Dalam logika ini, agama menjadi bisnis paling aman di dunia. Ia tak pernah rugi reputasi. Ia selalu benar. Yang salah selalu umatnya. Bahkan ketika agama dipakai untuk membenarkan kekerasan, diskriminasi, atau perampasan hak, kritik tetap dibelokkan: “Itu oknum.” Padahal oknum itu lahir, besar, dan dibentuk oleh ekosistem tafsir yang dibiarkan tumbuh tanpa koreksi.
Ironisnya, agama juga kerap menjanjikan hasil yang sangat konkret: ketenangan batin, keselamatan, keberkahan, bahkan surga. Tetapi ketika janji itu tidak terwujud—ketika masyarakat religius justru penuh konflik, ketidakadilan, dan kemunafikan—tidak pernah ada pertanggungjawaban struktural.
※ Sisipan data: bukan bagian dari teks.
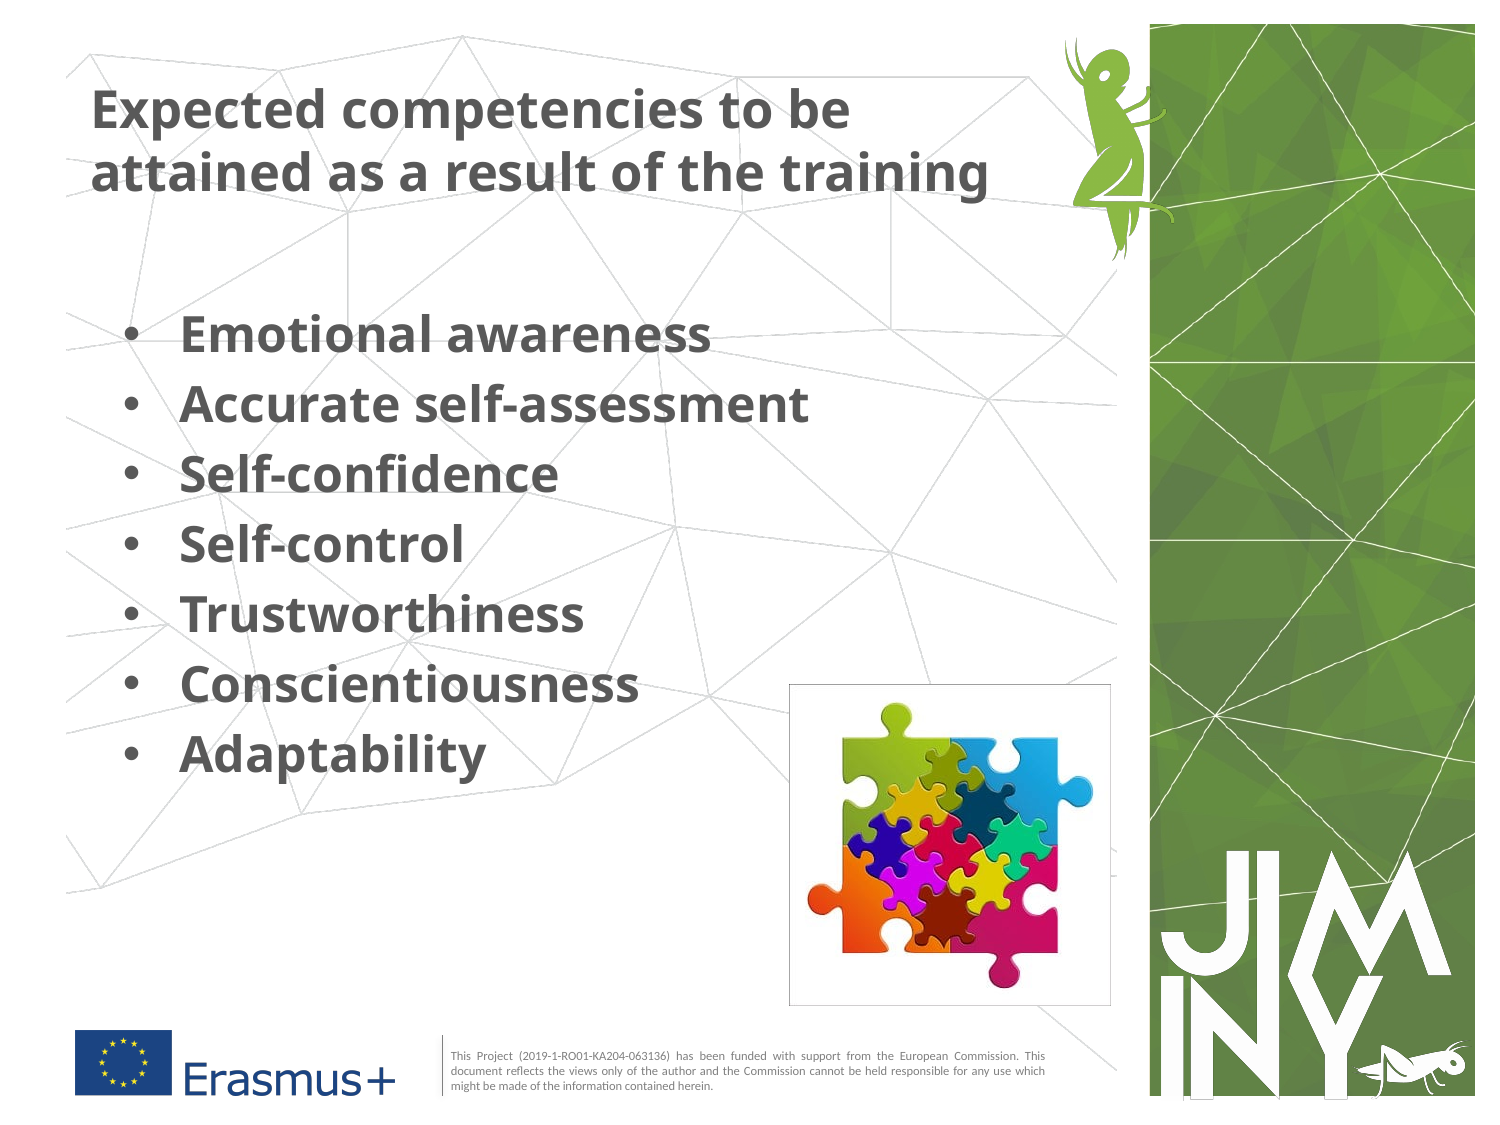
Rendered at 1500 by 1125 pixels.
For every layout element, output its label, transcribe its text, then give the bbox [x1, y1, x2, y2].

text_box This Project (2019-1-RO01-KA204-063136) has been funded with support from the European Commission. This document reflects the views only of the author and the Commission cannot be held responsible for any use which might be made of the information contained herein. [444, 1079, 1060, 1101]
picture [66, 24, 1476, 1101]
Yang muncul hanyalah ajakan untuk “lebih taat”, “lebih ikhlas”, “lebih sabar”. Konsumen diminta membeli lebih banyak, bukan mempertanyakan kualitas produk.
Di titik ini, agama berisiko kehilangan fungsi etiknya dan berubah menjadi industri simbol. Yang dijaga bukan substansi moral, melainkan citra kesucian. Kritik dianggap penistaan. Pertanyaan dianggap ancaman. Padahal agama yang sehat seharusnya cukup percaya diri untuk dievaluasi, bukan disakralkan secara membabi buta.
Esai ini bukan ajakan untuk menolak agama, melainkan mengembalikannya ke posisi yang lebih jujur dan bertanggung jawab. Jika agama benar-benar membawa rahmat, maka ia harus berani diuji oleh realitas. Jika ajarannya menghasilkan kekerasan, maka tafsirnya perlu dibongkar. Dan jika praktik keagamaannya melahirkan ketidakadilan, maka sistemnya harus diperbaiki—bukan umatnya yang terus disalahkan.
Sebab bisnis yang selalu menyalahkan konsumennya, pada akhirnya, bukan bisnis yang gagal—melainkan bisnis yang menolak bertanggung jawab.